--- START ---

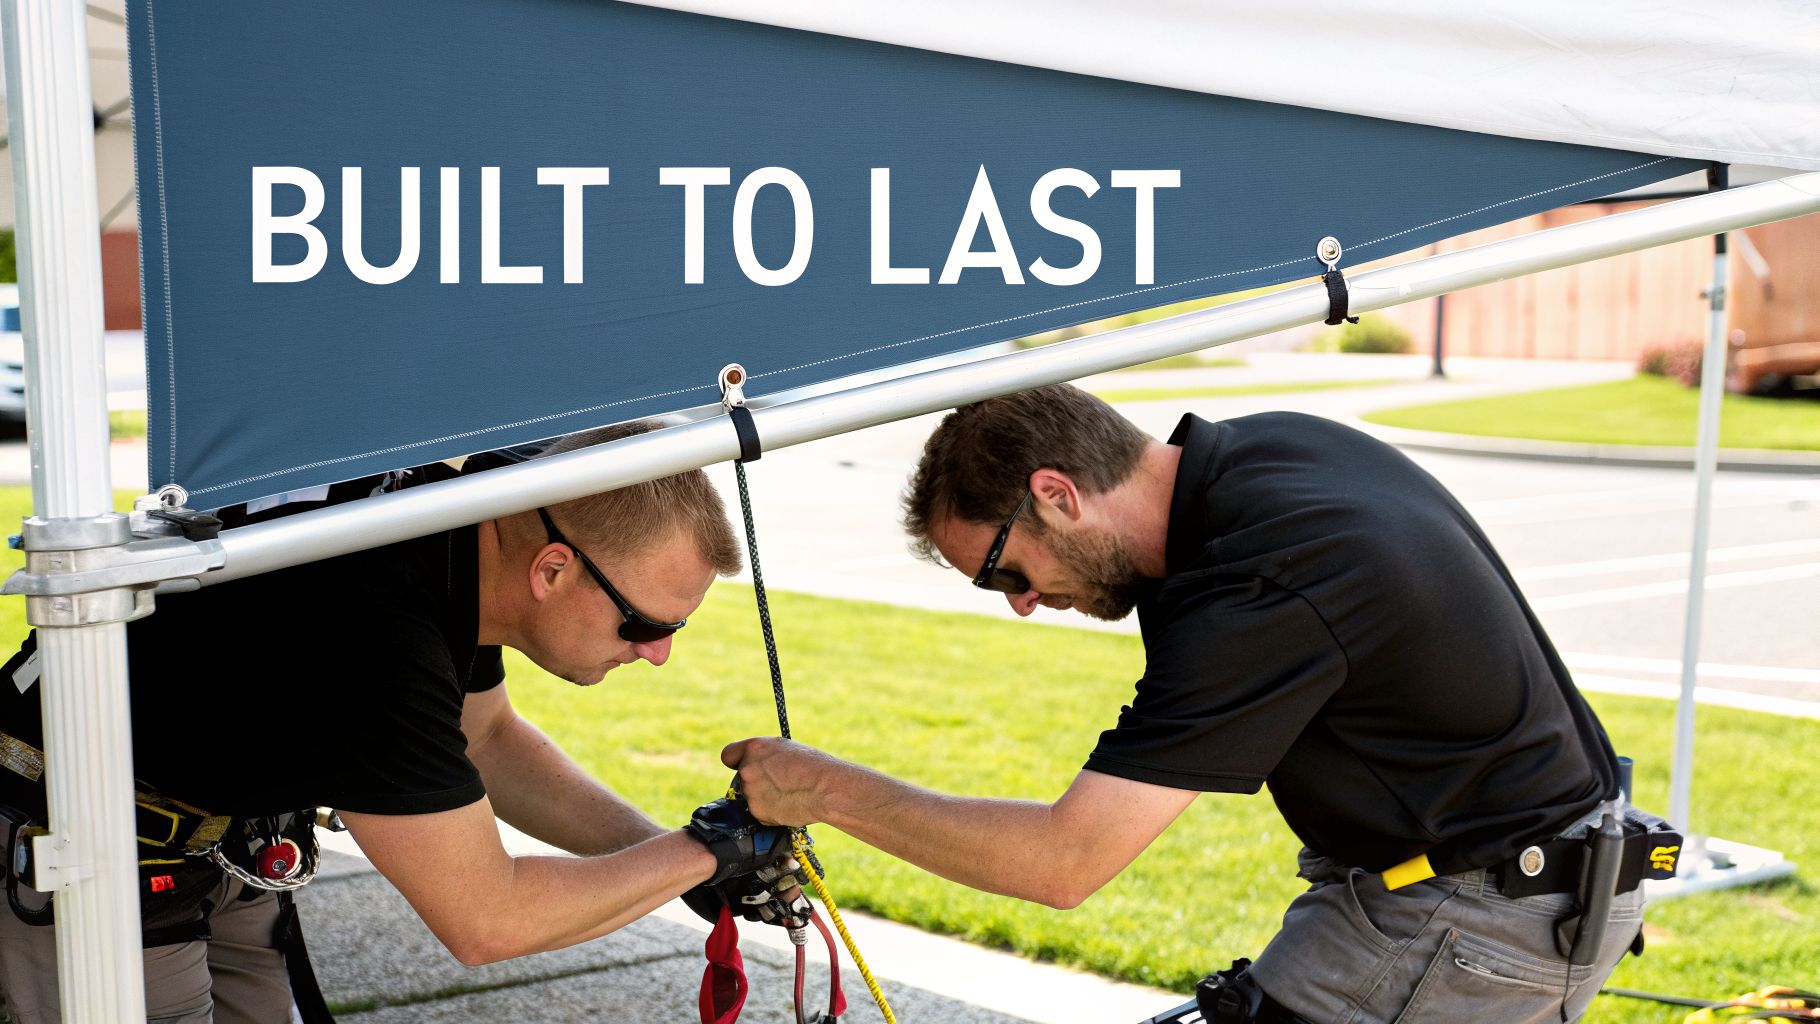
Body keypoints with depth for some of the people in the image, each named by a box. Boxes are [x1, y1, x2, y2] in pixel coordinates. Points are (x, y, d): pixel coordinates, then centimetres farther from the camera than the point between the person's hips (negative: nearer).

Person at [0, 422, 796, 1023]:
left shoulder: (471, 540, -11)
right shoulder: (377, 634, -37)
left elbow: (488, 741, 8)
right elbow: (485, 921, -28)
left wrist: (672, 860, 0)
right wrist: (701, 851, -18)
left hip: (221, 835, 8)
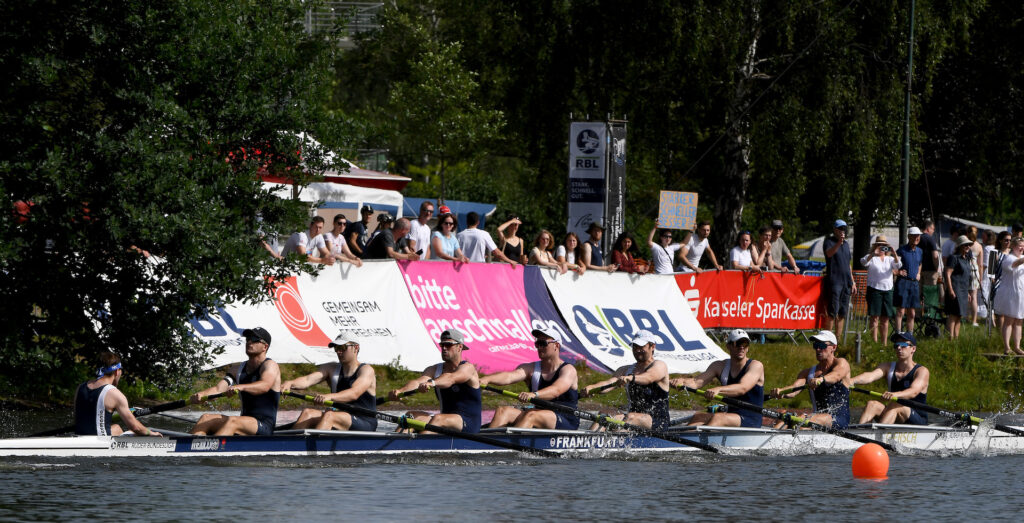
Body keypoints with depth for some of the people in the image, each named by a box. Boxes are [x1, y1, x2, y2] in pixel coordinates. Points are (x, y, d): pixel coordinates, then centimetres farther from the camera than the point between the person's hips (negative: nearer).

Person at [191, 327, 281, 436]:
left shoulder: (270, 365, -3)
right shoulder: (240, 368, 17)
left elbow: (265, 386, -26)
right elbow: (218, 388, 5)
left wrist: (241, 387, -45)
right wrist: (201, 395, -18)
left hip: (264, 426, -7)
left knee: (232, 422, -34)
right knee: (206, 418, -12)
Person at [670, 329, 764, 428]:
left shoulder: (755, 366, -5)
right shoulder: (720, 366, 11)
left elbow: (742, 388, -23)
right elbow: (697, 382, -1)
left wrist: (718, 390, -42)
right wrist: (682, 381, -25)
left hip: (751, 421, -5)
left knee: (717, 418, -32)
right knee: (698, 417, -20)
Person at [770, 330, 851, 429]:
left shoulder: (841, 363, 3)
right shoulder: (808, 372, 17)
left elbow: (836, 375, -23)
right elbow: (794, 389, -2)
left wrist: (821, 379, -47)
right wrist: (780, 391, -27)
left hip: (839, 419, -7)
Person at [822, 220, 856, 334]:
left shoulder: (846, 244, 20)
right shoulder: (829, 242, -1)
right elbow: (829, 253, -24)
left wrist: (853, 282, 21)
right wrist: (839, 243, -42)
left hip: (846, 282, 7)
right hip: (834, 281, -7)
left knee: (842, 313, 6)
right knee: (832, 312, -12)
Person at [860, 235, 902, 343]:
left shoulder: (890, 259, 14)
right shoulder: (871, 257, 3)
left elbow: (898, 265, -3)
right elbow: (863, 262, -17)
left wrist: (894, 253, -18)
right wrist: (873, 254, -31)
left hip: (887, 289, 4)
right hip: (874, 289, -4)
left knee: (886, 318, 5)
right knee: (875, 317, -7)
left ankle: (884, 342, 10)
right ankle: (875, 342, -8)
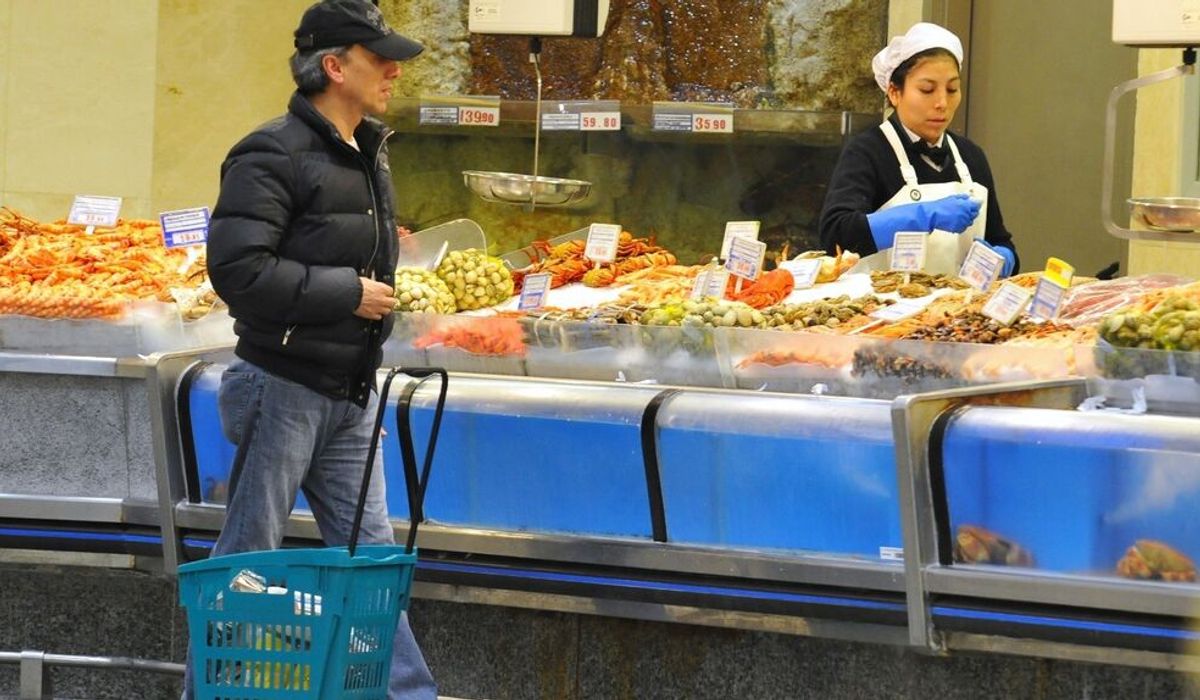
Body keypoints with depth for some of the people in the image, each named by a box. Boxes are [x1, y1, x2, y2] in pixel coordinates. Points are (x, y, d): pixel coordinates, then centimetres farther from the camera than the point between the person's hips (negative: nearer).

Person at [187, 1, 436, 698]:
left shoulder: (369, 154, 14)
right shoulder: (275, 155, -15)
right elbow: (237, 268, -25)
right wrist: (348, 294, -21)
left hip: (350, 396, 8)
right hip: (283, 389, -8)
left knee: (370, 552, 9)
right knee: (249, 557, -1)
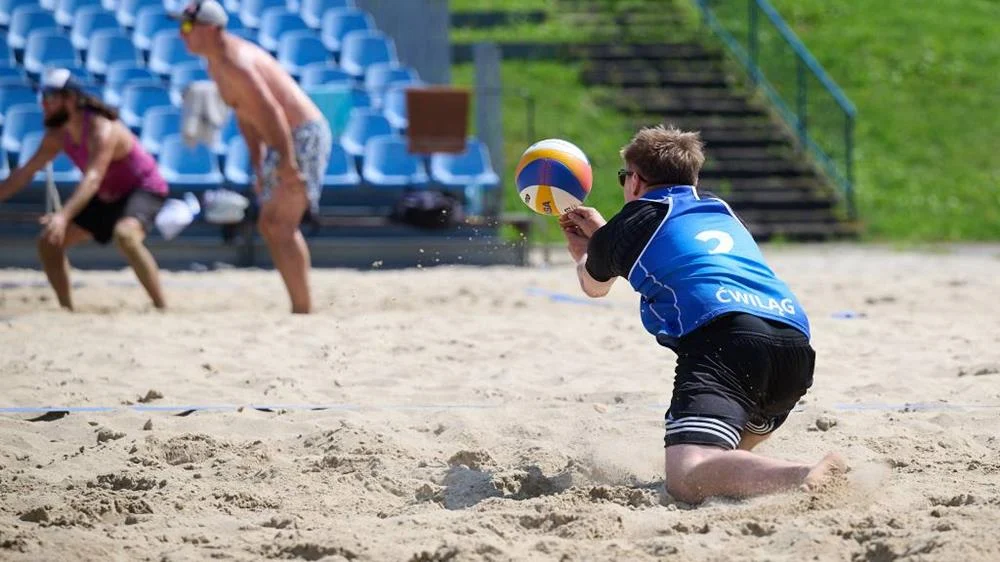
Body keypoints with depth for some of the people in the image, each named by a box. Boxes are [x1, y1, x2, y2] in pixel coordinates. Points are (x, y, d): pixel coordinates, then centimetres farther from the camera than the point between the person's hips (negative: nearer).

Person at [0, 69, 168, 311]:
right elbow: (26, 172, 4)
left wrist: (64, 216, -55)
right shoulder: (57, 134, -4)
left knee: (125, 235, -39)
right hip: (108, 197, 9)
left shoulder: (101, 130, -30)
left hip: (144, 189, -9)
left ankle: (161, 307, -34)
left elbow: (92, 180, -43)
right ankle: (66, 308, 14)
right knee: (49, 241, 4)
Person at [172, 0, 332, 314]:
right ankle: (300, 306, 15)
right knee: (270, 226, 13)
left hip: (303, 138, -11)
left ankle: (302, 310, -13)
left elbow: (272, 110, -26)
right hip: (286, 143, 11)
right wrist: (258, 164, 16)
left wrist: (286, 160, -29)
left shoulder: (233, 63, -20)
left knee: (281, 227, -13)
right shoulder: (215, 64, 13)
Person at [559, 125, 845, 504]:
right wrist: (602, 234, 70)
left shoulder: (633, 221, 19)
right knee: (728, 455, 33)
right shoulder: (720, 211, 34)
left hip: (724, 337, -7)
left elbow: (594, 286, 42)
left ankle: (808, 480, -49)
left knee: (686, 478, -24)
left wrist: (581, 253, 65)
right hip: (796, 342, 7)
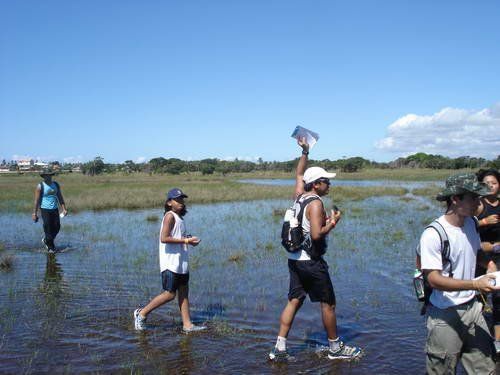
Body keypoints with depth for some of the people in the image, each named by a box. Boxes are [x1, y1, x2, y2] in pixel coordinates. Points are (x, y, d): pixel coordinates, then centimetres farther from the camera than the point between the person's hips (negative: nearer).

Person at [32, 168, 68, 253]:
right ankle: (50, 247, 10)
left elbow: (60, 197, 10)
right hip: (45, 209, -5)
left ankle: (45, 240, 29)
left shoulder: (56, 185, 8)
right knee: (48, 228, -3)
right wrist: (35, 213, -8)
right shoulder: (40, 186, -6)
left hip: (55, 209, 5)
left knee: (57, 227, 4)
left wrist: (64, 209, 2)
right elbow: (37, 200, -6)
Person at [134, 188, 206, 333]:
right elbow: (164, 238, -22)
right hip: (171, 263, -9)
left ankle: (187, 325, 15)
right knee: (170, 294, -4)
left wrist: (189, 240, 4)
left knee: (183, 292, 9)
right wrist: (186, 240, -19)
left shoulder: (179, 217, 15)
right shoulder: (170, 216, -13)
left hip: (181, 262, 9)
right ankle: (142, 313, 11)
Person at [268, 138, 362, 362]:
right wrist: (333, 223, -9)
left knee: (294, 301, 10)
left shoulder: (299, 195, 7)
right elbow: (316, 235, -25)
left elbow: (298, 175, 27)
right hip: (311, 261, -8)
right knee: (328, 303, 7)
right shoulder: (316, 203, -17)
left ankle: (279, 349, 9)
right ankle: (335, 348, 20)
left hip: (294, 259, 8)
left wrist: (305, 152, 26)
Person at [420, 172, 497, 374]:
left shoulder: (471, 223, 4)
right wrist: (475, 285, -29)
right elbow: (434, 279, -22)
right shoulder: (433, 234, -20)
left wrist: (489, 264, 1)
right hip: (446, 314, -7)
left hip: (472, 307, 7)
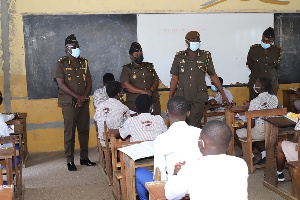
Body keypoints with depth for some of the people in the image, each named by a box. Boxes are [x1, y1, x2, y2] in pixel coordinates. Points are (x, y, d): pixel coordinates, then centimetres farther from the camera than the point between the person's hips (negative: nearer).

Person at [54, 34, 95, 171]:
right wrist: (77, 97, -15)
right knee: (70, 132, -2)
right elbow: (61, 84, -11)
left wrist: (84, 97, -6)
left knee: (84, 130, 10)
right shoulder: (61, 63, -4)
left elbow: (89, 81, 10)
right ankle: (70, 161, 7)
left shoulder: (84, 62, 12)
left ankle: (84, 158, 21)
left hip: (83, 102, 5)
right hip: (69, 102, -5)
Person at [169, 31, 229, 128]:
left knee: (194, 126, -6)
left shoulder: (205, 56, 4)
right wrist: (170, 98, 7)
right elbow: (174, 79, 10)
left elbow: (213, 76, 10)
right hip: (182, 98, 1)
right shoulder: (179, 57, 6)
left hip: (198, 99, -1)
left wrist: (223, 95, 8)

--- END ---

Work to complete: Change every "centimetres" in the lines above to "centimeters", and leave everything else as it is. Give the lines again without the pictures.

Answer box:
Body keypoints with depth for some of the people in the image, each named by a box. Boxes are [x1, y1, x2, y2] in pixel coordinates. Points are (x, y, d): pixel coordinates, then centimeters farther from the camera than the point between the person's hips (negative: nearer).

Person at [0, 422, 796, 1023]:
left shoulder: (471, 540, -11)
right shoulder: (377, 634, -37)
left elbow: (488, 741, 8)
right elbow: (485, 921, -28)
left wrist: (672, 860, 0)
right wrist: (701, 851, -18)
left hip: (221, 835, 8)
Body keypoints with depth for some of the people in the image, each named by a box. Boxes are [x1, y1, x2, y2] in pixel coordinates. Points are (x, y, d): pixel coordinates, then centimeters farther from the camera than the point between the person's hips (negative: nearer).

Person at [191, 327, 281, 436]:
left shoulder: (270, 365, -3)
right shoulder: (240, 368, 17)
left elbow: (265, 386, -26)
right elbow: (218, 388, 5)
left wrist: (241, 387, -45)
right wrist: (201, 395, -18)
left hip: (264, 426, -7)
left knee: (232, 422, -34)
right knee: (206, 418, -12)
Person at [670, 329, 764, 428]:
left shoulder: (755, 366, -5)
right shoulder: (720, 366, 11)
left elbow: (742, 388, -23)
right elbow: (697, 382, -1)
left wrist: (718, 390, -42)
right wrist: (682, 381, -25)
left hip: (751, 421, -5)
left knee: (717, 418, -32)
right knee: (698, 417, -20)
Person at [770, 330, 851, 429]:
left shoulder: (841, 363, 3)
right shoulder: (808, 372, 17)
left elbow: (836, 375, -23)
right elbow: (794, 389, -2)
left wrist: (821, 379, -47)
right wrist: (780, 391, -27)
left hip: (839, 419, -7)
Person at [822, 220, 856, 334]:
left shoulder: (846, 244, 20)
right shoulder: (829, 242, -1)
right elbow: (829, 253, -24)
left wrist: (853, 282, 21)
right wrist: (839, 243, -42)
left hip: (846, 282, 7)
right hip: (834, 281, -7)
left knee: (842, 313, 6)
right knee: (832, 312, -12)
Person at [860, 235, 902, 343]:
left shoulder: (890, 259, 14)
right shoulder: (871, 257, 3)
left elbow: (898, 265, -3)
right elbow: (863, 262, -17)
left wrist: (894, 253, -18)
right wrist: (873, 254, -31)
left hip: (887, 289, 4)
right hip: (874, 289, -4)
left knee: (886, 318, 5)
right knee: (875, 317, -7)
left ankle: (884, 342, 10)
right ankle: (875, 342, -8)
Body keypoints with depth for some of the people in the image, each named by a box. Boxes are [x1, y1, x2, y2] in pixel coordinates. Points are (x, y, d): pixel coordinates, then centimeters farther from the camera than the point between the person's hips (negative: nearer).

Person at [187, 1, 436, 698]:
left shoulder: (369, 154, 14)
right shoulder: (275, 155, -15)
right elbow: (237, 268, -25)
right wrist: (348, 294, -21)
left hip: (350, 396, 8)
right hip: (283, 389, -8)
left knee: (370, 552, 9)
right knee: (249, 557, -1)
Body keypoints with depth for some of the people in the image, each named by a box. Boxes are [x1, y1, x2, y2] in pixel coordinates. Points are (x, y, d): pixel coordinates, then centimeters farther from the camera than the point between the person's hips (negative: nearer).

Person at [0, 69, 168, 311]:
right elbow: (26, 172, 4)
left wrist: (64, 216, -55)
right shoulder: (57, 134, -4)
left knee: (125, 235, -39)
right hip: (108, 197, 9)
left shoulder: (101, 130, -30)
left hip: (144, 189, -9)
left ankle: (161, 307, -34)
left elbow: (92, 180, -43)
right ankle: (66, 308, 14)
right knee: (49, 241, 4)
Person at [172, 0, 332, 314]:
right ankle: (300, 306, 15)
right knee: (270, 226, 13)
left hip: (303, 138, -11)
left ankle: (302, 310, -13)
left elbow: (272, 110, -26)
right hip: (286, 143, 11)
right wrist: (258, 164, 16)
left wrist: (286, 160, -29)
left shoulder: (233, 63, -20)
left knee: (281, 227, -13)
right shoulder: (215, 64, 13)
Person at [559, 125, 845, 504]:
right wrist: (602, 234, 70)
left shoulder: (633, 221, 19)
right knee: (728, 455, 33)
right shoulder: (720, 211, 34)
left hip: (724, 337, -7)
left elbow: (594, 286, 42)
left ankle: (808, 480, -49)
left knee: (686, 478, -24)
left wrist: (581, 253, 65)
right hip: (796, 342, 7)
Body keypoints with depth for some of the people in the image, each named by a box. Boxes are [x1, y1, x2, y2] in pixel coordinates. Points are (x, y, d): pixel coordinates, then centimeters farther from the camera than the point between the person's hips (negative: nearer).

Person at [32, 168, 68, 253]:
right ankle: (50, 247, 10)
left elbow: (60, 197, 10)
right hip: (45, 209, -5)
left ankle: (45, 240, 29)
left shoulder: (56, 185, 8)
right knee: (48, 228, -3)
right wrist: (35, 213, -8)
right shoulder: (40, 186, -6)
left hip: (55, 209, 5)
left knee: (57, 227, 4)
left wrist: (64, 209, 2)
right elbow: (37, 200, -6)
Person at [134, 188, 206, 333]:
right elbow: (164, 238, -22)
right hip: (171, 263, -9)
left ankle: (187, 325, 15)
right knee: (170, 294, -4)
left wrist: (189, 240, 4)
left knee: (183, 292, 9)
right wrist: (186, 240, -19)
left shoulder: (179, 217, 15)
right shoulder: (170, 216, -13)
left hip: (181, 262, 9)
right ankle: (142, 313, 11)
Person at [268, 138, 362, 362]:
right wrist: (333, 223, -9)
left knee: (294, 301, 10)
left shoulder: (299, 195, 7)
right elbow: (316, 235, -25)
left elbow: (298, 175, 27)
right hip: (311, 261, -8)
right knee: (328, 303, 7)
right shoulder: (316, 203, -17)
left ankle: (279, 349, 9)
right ankle: (335, 348, 20)
left hip: (294, 259, 8)
left wrist: (305, 152, 26)
Person at [420, 172, 497, 374]:
left shoulder: (471, 223, 4)
right wrist: (475, 285, -29)
right elbow: (434, 279, -22)
right shoulder: (433, 234, -20)
left wrist: (489, 264, 1)
right hip: (446, 314, -7)
left hip: (472, 307, 7)
Body keypoints with depth for some of the people in the image, each named by a box. Boxes are [x1, y1, x2, y2] in pixel coordinates. Points are (x, y, d): pixel coordinates, then centimeters farther from the camera than the point between the person's hips (negative: nearer).

Person at [54, 34, 95, 171]:
right wrist: (77, 97, -15)
right knee: (70, 132, -2)
right elbow: (61, 84, -11)
left wrist: (84, 97, -6)
left knee: (84, 130, 10)
right shoulder: (61, 63, -4)
left elbow: (89, 81, 10)
right ankle: (70, 161, 7)
left shoulder: (84, 62, 12)
left ankle: (84, 158, 21)
left hip: (83, 102, 5)
right hip: (69, 102, -5)
Person at [169, 31, 229, 128]:
left knee: (194, 126, -6)
left shoulder: (205, 56, 4)
right wrist: (170, 98, 7)
right elbow: (174, 79, 10)
left elbow: (213, 76, 10)
right hip: (182, 98, 1)
right shoulder: (179, 57, 6)
left hip: (198, 99, -1)
left wrist: (223, 95, 8)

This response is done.